Filipa looked at him in surprise.
“What do you mean by that?”
Mark hesitated and she knew that once again he was feeling for words.
“They may seem a bit over-familiar,” he said. “You must realise that it is because they will think you are a Pretty Horse-Breaker.”
“I see what you mean,” Filipa answered, “and I will try not to look shocked or insulted.”
“That is not exactly what I meant,” Mark said. “But never mind. We will leave immediately the last race is over. If anyone asks you when they can see you again, say that you don’t know when you will be in London.”
“Suppose they ask me where I come from?”
“You will have to be vague about that,” Mark said. “Say that you have been abroad.”
Filipa looked at him wide eyed.
“Abroad?” she said. “But I can hardly pretend I have been in France or anywhere else in Europe without their realising it is a lie.”
“Not if you are clever about it,” Mark replied.
Filipa was going to say something else, when he added in an irritated tone,
“Oh, for goodness’ sake, don’t make things more difficult than they are already! I know quite well that I should not be asking you to do this, but there is nothing else I can do, is there?”
He spoke almost like a small boy who wi
shed to be told that he was not at fault even though he knew that he was.
“Don’t worry,” Filipa said reassuringly. “I promise you I will be as clever as possible so that we will not be caught out and I will say very very little. It’s safer that way than lying.”
“Papa always said that you had brains,” Mark said. “So now is the time to use them.”
Filipa laughed.
“And certainly not in any way I expected,” she replied.
She had sometimes imagined herself going to parties where people duelled with each other in words and capped each other’s quotations.
But today she was sure that the conversation would have nothing intellectual about it.
‘I must listen and not talk,’ she decided. ‘That is much the safest way and whatever happens I must not let Mark down.’
Then they turned in at some very large wrought-iron gates with heraldic stone animals supporting them.
Filipa saw a long drive of lime trees ahead and knew that they had reached Kilne Hall.
She then felt simultaneously excited and apprehensive.
She sensed without his saying so that Mark felt the same.
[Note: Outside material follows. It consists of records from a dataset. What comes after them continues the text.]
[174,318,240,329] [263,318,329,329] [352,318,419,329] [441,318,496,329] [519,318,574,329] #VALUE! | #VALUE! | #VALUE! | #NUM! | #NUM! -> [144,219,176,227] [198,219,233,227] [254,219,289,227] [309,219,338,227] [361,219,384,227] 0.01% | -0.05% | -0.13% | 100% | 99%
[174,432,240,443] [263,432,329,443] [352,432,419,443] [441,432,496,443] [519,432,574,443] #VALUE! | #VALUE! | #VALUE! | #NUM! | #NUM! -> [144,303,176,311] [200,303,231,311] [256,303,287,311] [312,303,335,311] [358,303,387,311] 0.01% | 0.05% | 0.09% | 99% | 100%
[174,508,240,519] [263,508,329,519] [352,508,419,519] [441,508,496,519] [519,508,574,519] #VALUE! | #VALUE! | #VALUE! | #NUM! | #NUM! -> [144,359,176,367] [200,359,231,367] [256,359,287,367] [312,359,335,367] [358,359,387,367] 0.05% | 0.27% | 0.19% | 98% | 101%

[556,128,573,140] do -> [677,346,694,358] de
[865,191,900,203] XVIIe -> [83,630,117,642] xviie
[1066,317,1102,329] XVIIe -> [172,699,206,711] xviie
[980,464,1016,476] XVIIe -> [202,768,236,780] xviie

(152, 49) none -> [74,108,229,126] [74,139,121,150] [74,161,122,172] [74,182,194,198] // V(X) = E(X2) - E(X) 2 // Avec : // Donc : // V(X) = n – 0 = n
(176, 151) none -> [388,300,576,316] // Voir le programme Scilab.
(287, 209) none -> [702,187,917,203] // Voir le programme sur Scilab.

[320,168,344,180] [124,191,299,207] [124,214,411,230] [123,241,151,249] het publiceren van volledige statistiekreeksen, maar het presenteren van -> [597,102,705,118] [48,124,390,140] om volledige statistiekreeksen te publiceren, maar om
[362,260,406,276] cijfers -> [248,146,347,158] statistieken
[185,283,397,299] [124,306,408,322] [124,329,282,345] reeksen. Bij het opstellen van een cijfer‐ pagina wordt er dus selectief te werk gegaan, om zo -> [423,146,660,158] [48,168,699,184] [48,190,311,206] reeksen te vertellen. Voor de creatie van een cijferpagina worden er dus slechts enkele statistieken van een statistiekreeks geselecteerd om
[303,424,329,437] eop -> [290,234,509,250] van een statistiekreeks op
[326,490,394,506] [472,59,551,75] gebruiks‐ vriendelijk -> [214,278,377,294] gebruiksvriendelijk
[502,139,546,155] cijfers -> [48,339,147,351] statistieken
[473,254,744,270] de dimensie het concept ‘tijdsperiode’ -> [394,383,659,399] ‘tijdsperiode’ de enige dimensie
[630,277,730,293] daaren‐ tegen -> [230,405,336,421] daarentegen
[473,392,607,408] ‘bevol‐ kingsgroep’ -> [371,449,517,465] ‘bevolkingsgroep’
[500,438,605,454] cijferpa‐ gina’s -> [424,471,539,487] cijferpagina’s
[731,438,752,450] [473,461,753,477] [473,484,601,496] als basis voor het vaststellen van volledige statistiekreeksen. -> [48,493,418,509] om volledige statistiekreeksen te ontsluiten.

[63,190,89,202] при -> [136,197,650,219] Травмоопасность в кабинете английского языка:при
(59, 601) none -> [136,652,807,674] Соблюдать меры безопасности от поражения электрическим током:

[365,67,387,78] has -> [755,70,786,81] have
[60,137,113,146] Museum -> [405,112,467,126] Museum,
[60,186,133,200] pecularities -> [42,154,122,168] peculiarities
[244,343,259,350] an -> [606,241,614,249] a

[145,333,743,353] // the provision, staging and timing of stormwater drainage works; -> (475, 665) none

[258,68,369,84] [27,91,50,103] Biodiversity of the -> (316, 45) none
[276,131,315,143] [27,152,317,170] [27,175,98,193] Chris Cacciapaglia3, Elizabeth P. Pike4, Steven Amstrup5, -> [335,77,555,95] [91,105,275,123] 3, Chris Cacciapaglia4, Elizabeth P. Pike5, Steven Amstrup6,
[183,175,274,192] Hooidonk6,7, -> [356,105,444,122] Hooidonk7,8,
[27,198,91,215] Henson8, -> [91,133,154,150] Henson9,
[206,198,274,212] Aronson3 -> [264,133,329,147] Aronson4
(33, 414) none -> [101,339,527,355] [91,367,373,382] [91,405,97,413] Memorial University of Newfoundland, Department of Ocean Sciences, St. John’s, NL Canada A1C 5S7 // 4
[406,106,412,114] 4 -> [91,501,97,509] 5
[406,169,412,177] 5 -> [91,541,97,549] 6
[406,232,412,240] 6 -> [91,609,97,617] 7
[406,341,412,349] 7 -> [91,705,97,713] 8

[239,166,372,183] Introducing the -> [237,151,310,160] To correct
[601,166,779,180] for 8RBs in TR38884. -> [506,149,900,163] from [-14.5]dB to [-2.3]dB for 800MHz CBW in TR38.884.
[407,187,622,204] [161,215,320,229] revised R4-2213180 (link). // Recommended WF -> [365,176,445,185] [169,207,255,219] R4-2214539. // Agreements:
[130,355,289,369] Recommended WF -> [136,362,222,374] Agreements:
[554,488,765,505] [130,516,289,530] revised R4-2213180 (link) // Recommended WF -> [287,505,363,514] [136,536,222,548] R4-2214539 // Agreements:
As the horses moved forward, she could now see the house ahead of them.
It was the most magnificent and impressive building she had ever seen in her whole life and she realised without being told that it was the work of the Adam brothers.
Their architectural genius, her father had often explained to her, was so outstanding in the middle of the previous century and Kilne Hall was typical of the designs he had shown her.
It had a huge centre block surmounted on the roof with statues and the front door was approached by a long flight of stone steps.
At the bottom and the top of them there were recumbent lions.
On either side there were two wings curving out gracefully, each of them large and impressive enough to look like a complete house.
It was very lovely, silhouetted against the trees behind it, and there was the silver lake in front on which there were a number of swans.
“It’s lovely, very lovely,” Filipa said beneath her breath.
At the same time she felt that it was awe-inspiring and definitely intimidating.
Mark drew up outside the stone steps.
As footmen in resplendent uniforms with white silk stockings and buckled shoes came running down, he told them that the trunks were strapped to the back of the chaise.